There are many factors but these are some:

  1. They're non-standard binary files. Not based on XML/JSON/YML/etc, which means that each Adobe product developer has to reinvent their own parsers, which is one of the most difficult and tedious tasks for programmers.

  2. These files are often designed with efficient processing, with little thoughts given to ease of writing secure implementation. For example, PDF contains an xref table, which contains the byte offset that programs have to seek() to find sections. If that's not bad enough, this xref table is located at the end of the file, necessitating PDF parser to read the file backwards from the end of the file. To add even more to complication, there can be more than one such xref tables in a single file, and some entries can be inactive or overridden by later entries.

  3. The binary format can contain conflicting information. For example, a PDF section can be specified in different ways: each section contains the length of the section in ASCII numbers, an "endobj" marker, and entries according to the xref table. These conflicting informations means that different parts of Adobe's product and different implementations may rely on different ways to interpret the same section.

  4. These file formats can contain Turing-complete executable code. A PDF file can contain Javascript code, a SWF file can contain ActionScript. Like any other document macro language (e.g. VBScript in MS Office files, JavaScript in HTML), these Turing-complete languages are a source of bugs of their own.
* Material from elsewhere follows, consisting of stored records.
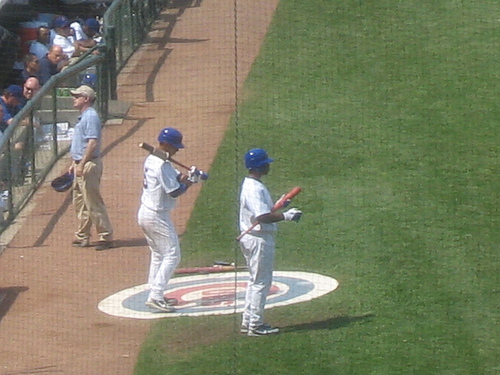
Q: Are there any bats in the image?
A: Yes, there is a bat.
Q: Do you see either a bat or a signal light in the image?
A: Yes, there is a bat.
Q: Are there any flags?
A: No, there are no flags.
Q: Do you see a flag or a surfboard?
A: No, there are no flags or surfboards.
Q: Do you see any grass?
A: Yes, there is grass.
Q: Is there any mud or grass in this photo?
A: Yes, there is grass.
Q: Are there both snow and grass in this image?
A: No, there is grass but no snow.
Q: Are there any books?
A: No, there are no books.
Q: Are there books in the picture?
A: No, there are no books.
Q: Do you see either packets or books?
A: No, there are no books or packets.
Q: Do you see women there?
A: No, there are no women.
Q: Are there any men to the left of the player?
A: Yes, there is a man to the left of the player.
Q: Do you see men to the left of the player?
A: Yes, there is a man to the left of the player.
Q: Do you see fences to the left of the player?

  5. PDF touts itself as a format that should look the same everywhere, and you can open ancient PDF and expect it to render the same in modern readers. Some ancient PDF generators produced faulty PDF, which happens to rely on a bug in the old Reader/Acrobat. Rather than fixing the program and rejecting these faulty files as corrupted, Adobe programmed these hacks to keep these faulty files readable. Unfortunately, these hacks aren't documented, so it makes it difficult for other implementations to keep up with Adobe on how exactly to parse these malformed documents.

  6. The formats have massive amount of features that's tangential to document formatting. Rather than using separate layers, Adobe like to implement everything in their own format specification. For example, many document formats like ODF, DOCX, JAR are simple XML/Class or and other metadata in a regular zip file. PDF intermixes compressed format into regular data stream, you can't just use a regular zlib decompressor to get uncompressed PDF. Same thing with digital signatures and version control.

Adobe is still making a lot of money despite these problems, which is probably the biggest reason why they don't really feel the need to care to change their developer culture.


Because Shockwave/Flash used a intermediate bytecode that gets generated from ActionScript, it is the code generator and the library found in the flash_player plugin that has extremely poor security coding practice.

Also, flash_player plugin (along with Firefox JS engine, Chrome JS engine, and node) makes use of dynamic executable code generation when reading these intermediate bytecodes that will continue to makes it vulnerable for the near forseeable future.

I learned all of this while using IDA Pro on it.

And it still has plenty of "opportunities".